In an announcement today by the MCUI (Ulster Centre), Chairman John McClure revealed the government’s position was set to include competitive bike sport as he warned that fans would need to follow the rules.
“We have received permission from the Department for Communities and Sport NI to resume competitive motorcycle racing again, including spectators, as long as they can be controlled,” he said.
“However, it is vitally important that everyone complies with the social distancing and hygiene measures outlined in our guidance document, available on the MCUI website, and track and trace protocols.
“Event promoters will be required to complete an event specific COVID 19 Risk Assessment that outlines the measures they will put in place to respond to these exceptional circumstances.
“The MCUI UC would like to thank everyone at SportNI, Department for Communities and NI Sports Forum for their assistance during this emergency.

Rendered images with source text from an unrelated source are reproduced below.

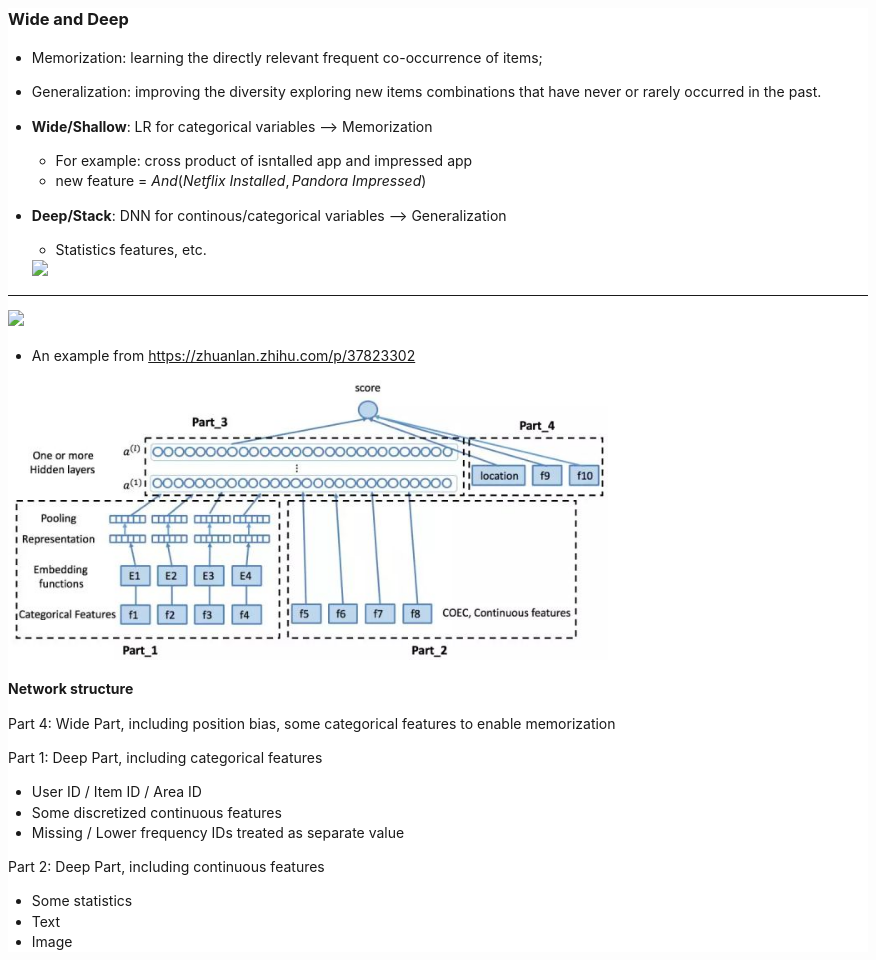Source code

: ### Wide and Deep
- Memorization: learning the directly relevant frequent co-occurrence of items;

- Generalization: improving the diversity exploring new items combinations that have never or rarely occurred in the past.

- **Wide/Shallow**: LR for categorical variables --> Memorization

  - For example: cross product of isntalled app and impressed app
  - new feature = $And(Netflix\ Installed, Pandora\ Impressed)$

- **Deep/Stack**: DNN for continous/categorical variables --> Generalization

  - Statistics features, etc.

    

  <img src="https://1.bp.blogspot.com/-Dw1mB9am1l8/V3MgtOzp3uI/AAAAAAAABGs/mP-3nZQCjWwdk6qCa5WraSpK8A7rSPj3ACLcB/s1600/image04.png" width="800">
---
<img src="http://edarchimbaud.github.io/img/2016-11-22-wide-and-deep-learning-for-recommender-systems/Screenshot%20from%202016-11-22%2021-07-22.png" width="600">



- An example from https://zhuanlan.zhihu.com/p/37823302

<img src="../assets/figures/dl/net_1.jpg" width="600">

**Network structure**

Part 4: Wide Part, including position bias, some categorical features to enable memorization

Part 1: Deep Part, including categorical features
- User ID / Item ID / Area ID
- Some discretized continuous features
- Missing / Lower frequency IDs treated as separate value

Part 2: Deep Part, including continuous features
- Some statistics
- Text
- Image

We appreciate everyone’s patience and understanding in these extraordinary times, we are making progress together, but remember please, stay safe.”
The news comes as a relief to both fans and riders who have booked on to the Cookstown 100, currently scheduled for September 11-12, which could be one of the few road races to run this year.
While most of the road racing calendar has been decimated by the virus, there is still hope that the postponed Tandragee, as well as the Macau Grand Prix, may still run.